Metabonomics in Toxicity Assessment PDF

Preface

The role of the toxicologist in the pharmaceutical industry has changed significantly over the past 10 years. Historically, the toxicologist's responsibilities were often thought by their colleagues in pharmaceutical companies as being akin to that of the grim reaper whose appearance at project team meetings, presaged bad tidings for the future of the drug under consideration. This news was seldom received before a significant investment in time and resources had already been placed in the development of the drug and cancellation of the project due to drug toxicity, meant a significant setback. However, the paradigm for development of new chemical entities has changed significantly in recent years. Toxicologists are now required to help in prelead prioritization to help manage the wealth of hits coming out of combinatorial synthesis and high throughput screening, with the goal of improving preclinical throughput by decreasing the number of failures due to untoward toxicity in safety studies. In silico and in vitro approaches certainly have a place in early toxicity assessment, but there frequently comes a point at which further distinction by these approaches is not possible or is self-defeating in terms of teasing out the real significance of any data. In vivo evaluation still remains the gold standard for safety assessment and will remain so for the foreseeable future, given the regulatory requirements for new drugs. Therefore techniques that enable rapid and=or more complete assessment of in vivo studies are of great interest to pharmaceutical toxicologists.

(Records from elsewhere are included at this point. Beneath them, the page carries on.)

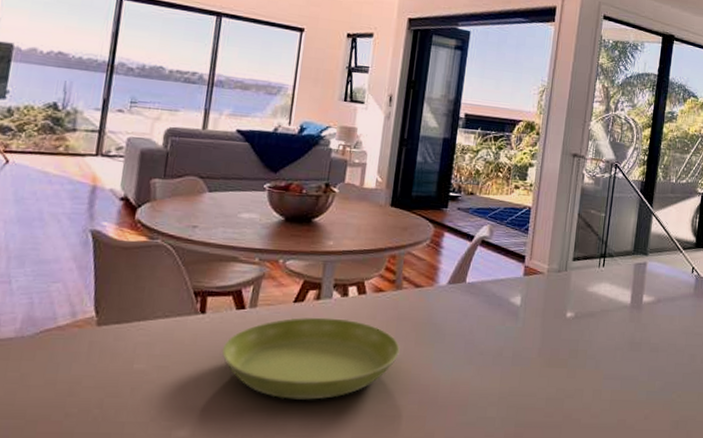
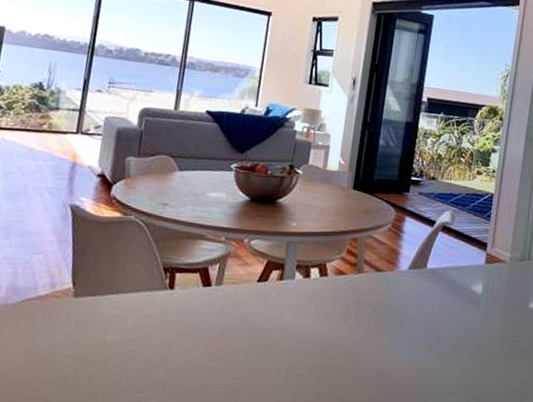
saucer: present [221,317,400,400] -> none [188,297,360,380]

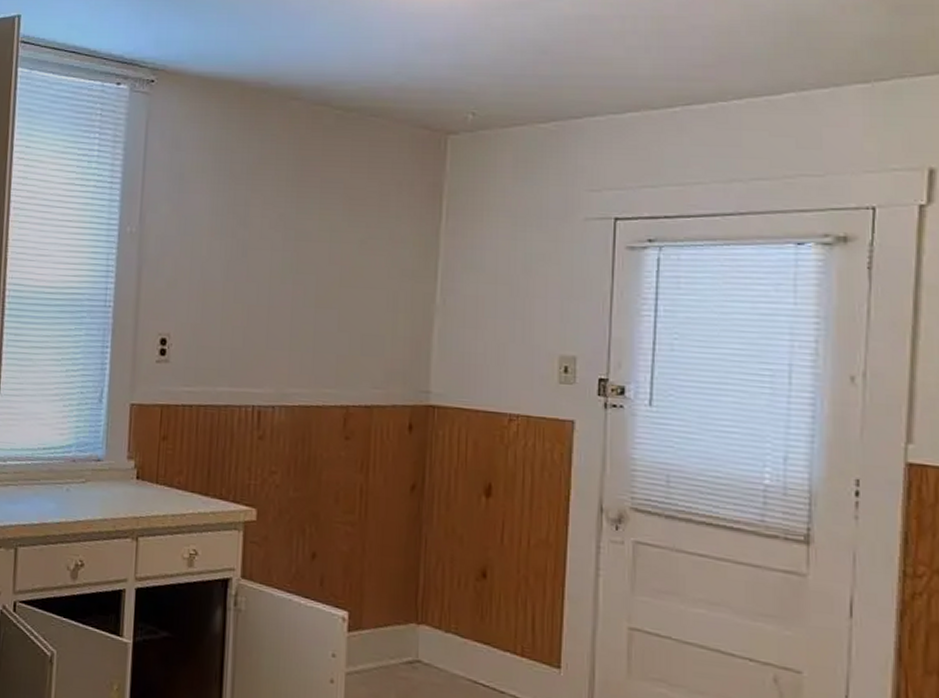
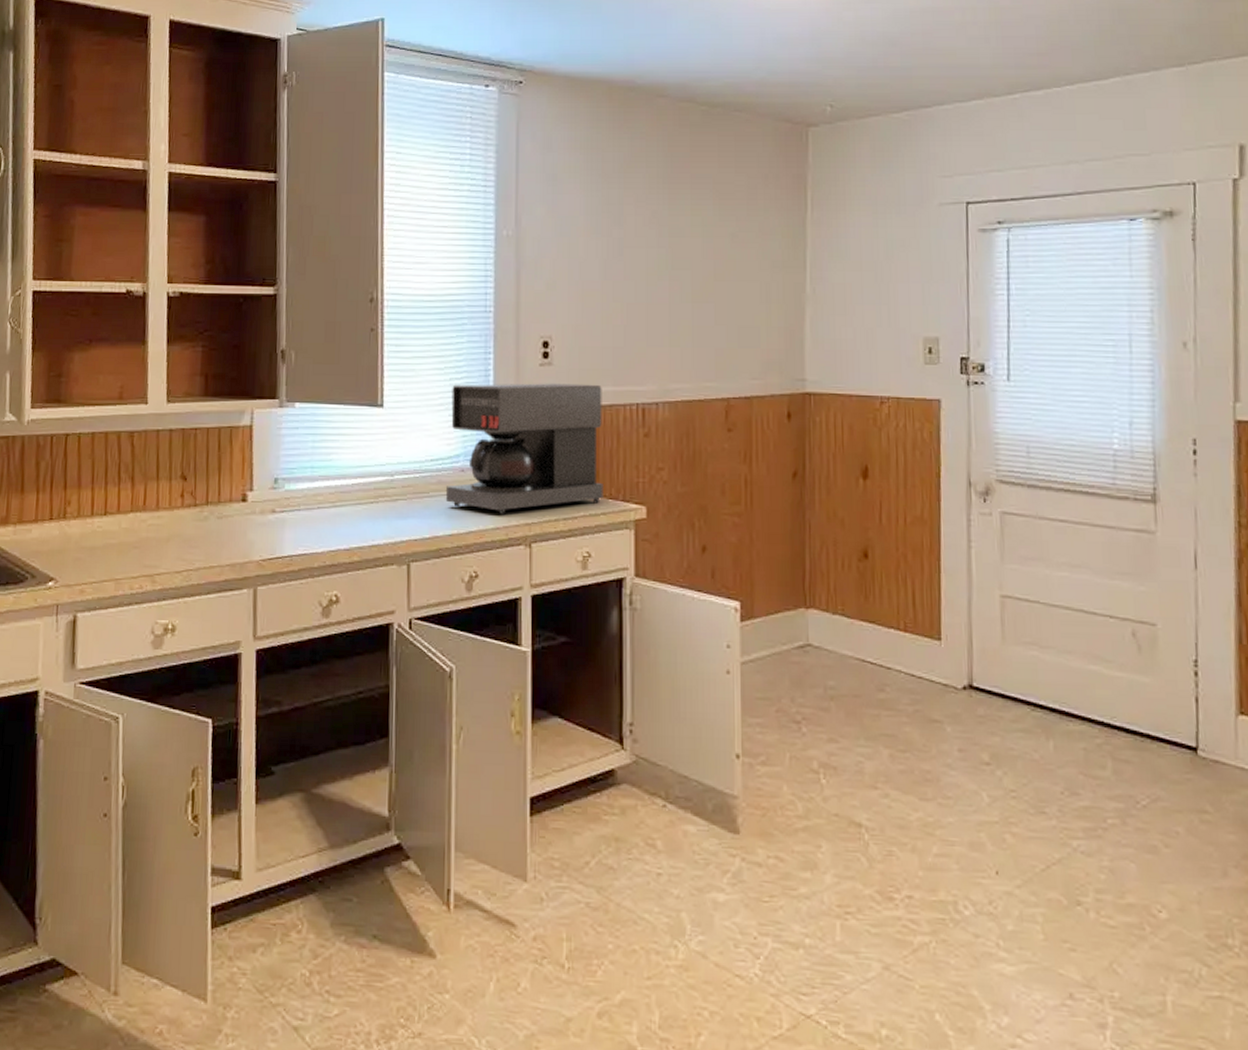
coffee maker: none [56,376,218,507] -> present [445,383,603,514]

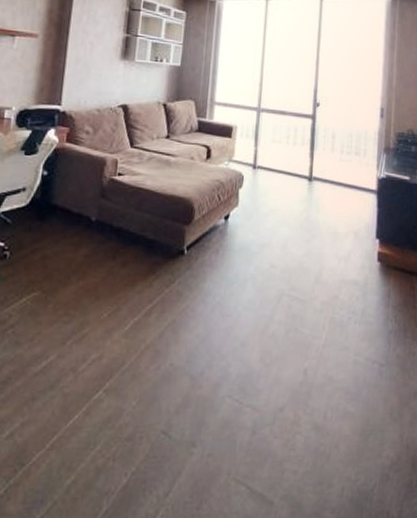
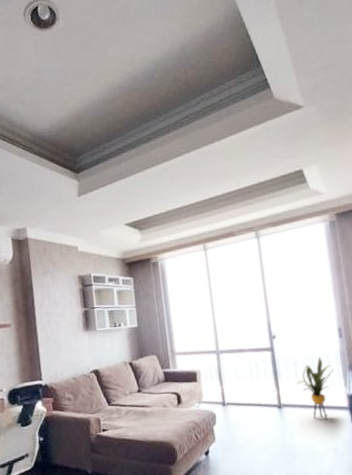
house plant: none [330,134,370,200] -> present [296,357,334,419]

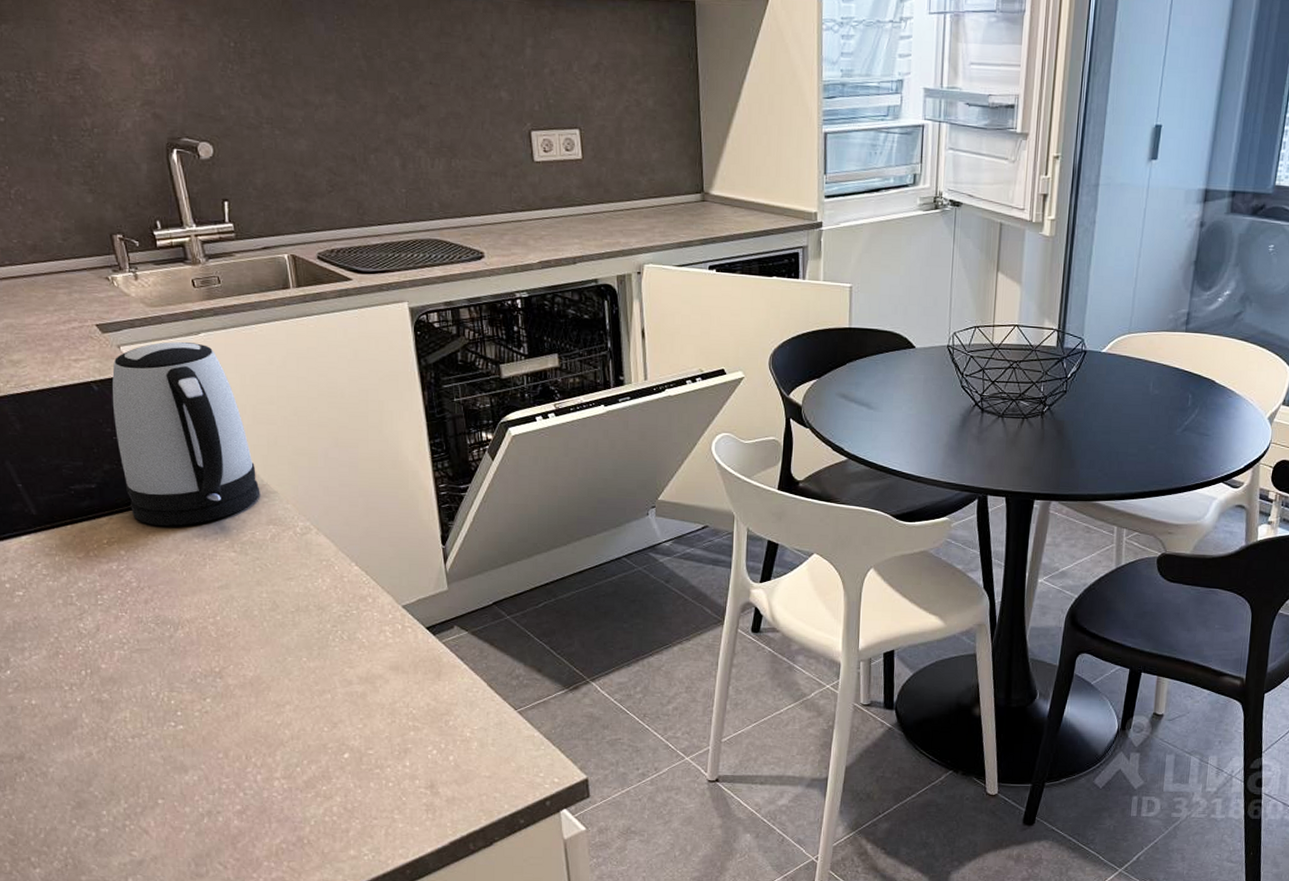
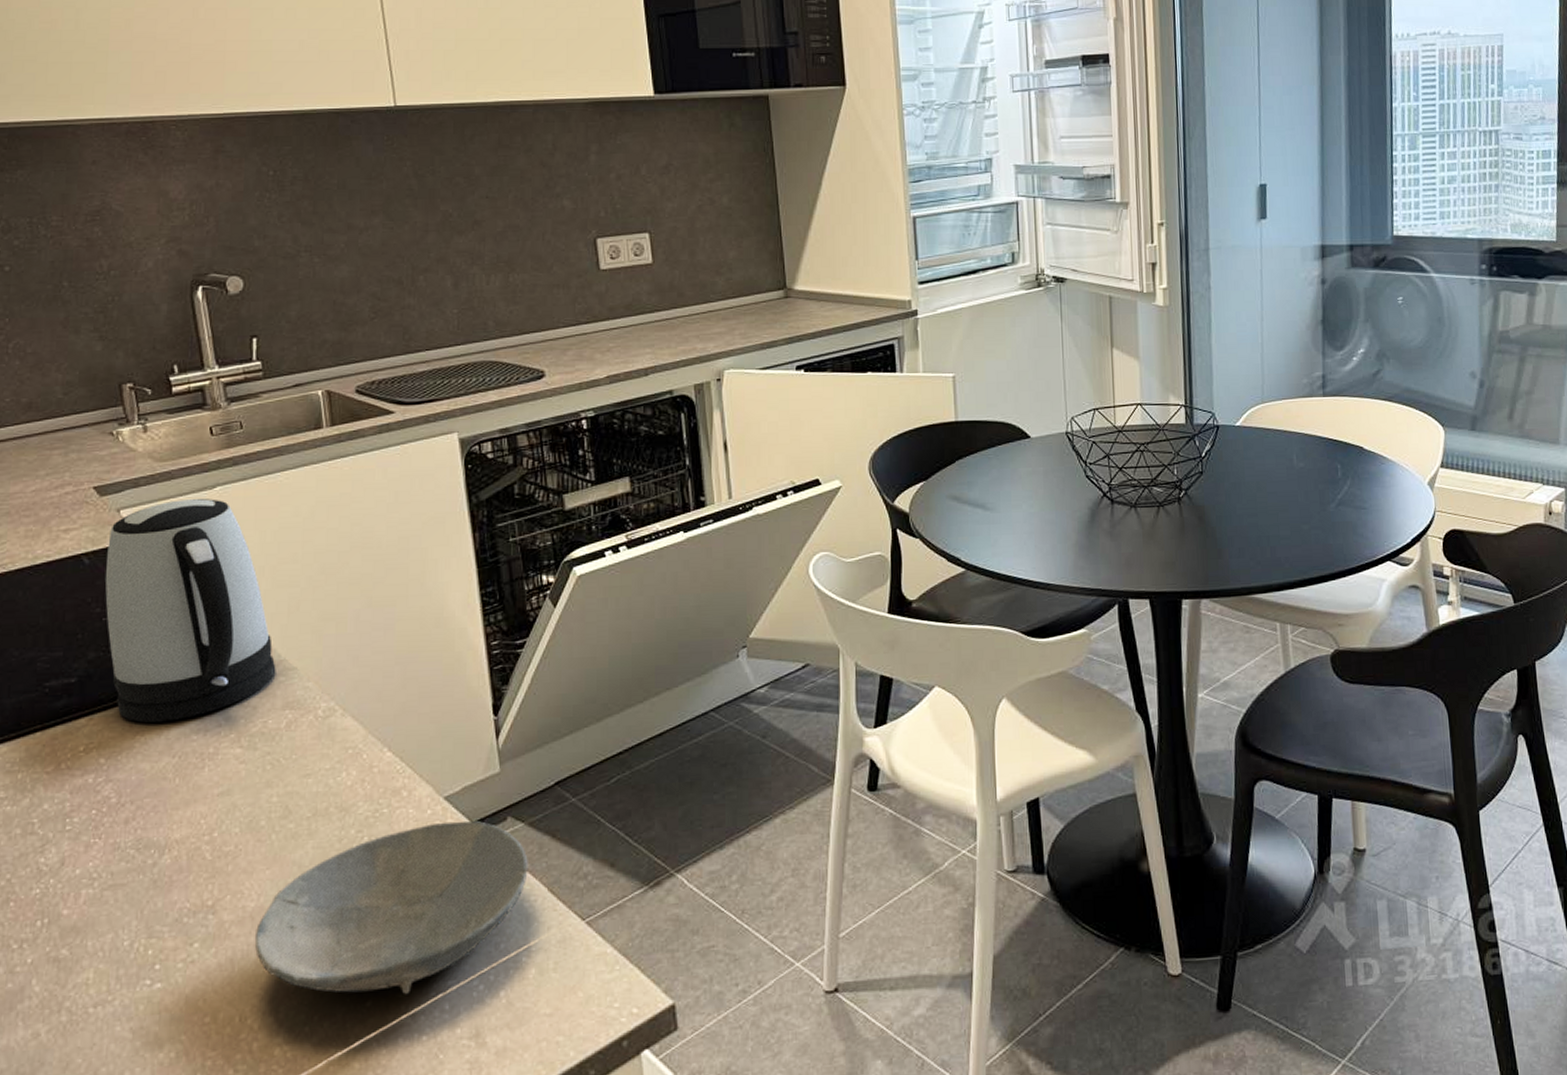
bowl: none [254,625,471,752] -> present [254,820,528,995]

A number of data–rich technologies have become available for toxicity studies. Among these, metabonomics represents a promising approach that enables relatively rapid throughput in vivo toxicity assessment, frequently providing basic biochemical information not typically available in standard clinical pathology assessment. Therefore, a byproduct (or arguably the primary product) of the technique is identification of individual biomarkers or combinations of biomarkers that can be associated with the toxicity, and which could act as surrogate endpoints. These biomarkers can be used for further prelead prioritization or may prove useful later in development for clinical assessment of toxicity. Clearly, metabonomic technology represents a promising means to achieve the goal of faster drug development with decreased preclinical and clinical failure rates due to toxicity.

Metabonomics serves as one leg of the triad of ‘‘omic'' technologies that includes transcriptomics (also known as toxicogenomics in toxicology circles) and proteomics. Although these other omic technologies are not the subject of this volume, it has become apparent to practitioners in the field, that a ‘‘systems'' approach to toxicity evaluation that incorporates two or preferably all three omic approaches enables a synergy of data generation and more importantly data interpretation that is not possible with any one ‘‘omic'' technology. While much has been written about transcriptomics and to a lesser extent proteomics, very little is available to the toxicologist considering use of metabonomic technology. This volume is meant to help fill that void.

Metabonomics can enable rapid generation of a mountain of data. However, generating mountains is not the role of the pharmaceutical toxicologist, whose goal is to refine the mountain down to the valuable jewels of mechanistic-based safety screens and biomarkers. This is easier said than done, and this volume provides some essential wisdom for sifting through the tailings to find the jewels. Like other ‘‘omic'' technologies, experimental designs, protocol conduct, and proper control are absolutely imperative to metabonomics. Some of the essential tools for the toxicologist evaluating metabonomic technology are covered in some detail in the volume including analytical, biological, and chemometric considerations. Additionally, varied applications are presented which provide a flavor for what metabonomics can do.

The aim of this book is to present a summary of the use of metabonomics in the safety assessment of new chemical entities. Although a presentation of the instrumentation and methods that are required to perform biofluid NMR will be made for purposes of completeness, the main focus of the text will deal with the use of the technique by toxicologists to aid in safety assessment of novel prelead candidates with further application to biomarker identification. Given the limited exposure metabonomics has within the toxicology community, little background knowledge is assumed and each contributor has attempted to identify methods and materials used to generate data and to explain any assumptions made in their evaluations. This balanced critique of the present state of the art hopefully encompasses both the strengths and weaknesses of the technology. We believe that this book will serve as a basic reference tool, since each chapter provides a comprehensive bibliography. The worldwide pharmaceutical toxicologist and other preclinical and clinical scientists involved in safety assessment are the intended audience for this volume, although anyone involved in generating and=or interpreting safety data on chemical entities or anyone who has an interest in metabonomics and systems biology as an academic pursuit will find the reference thought provoking and useful.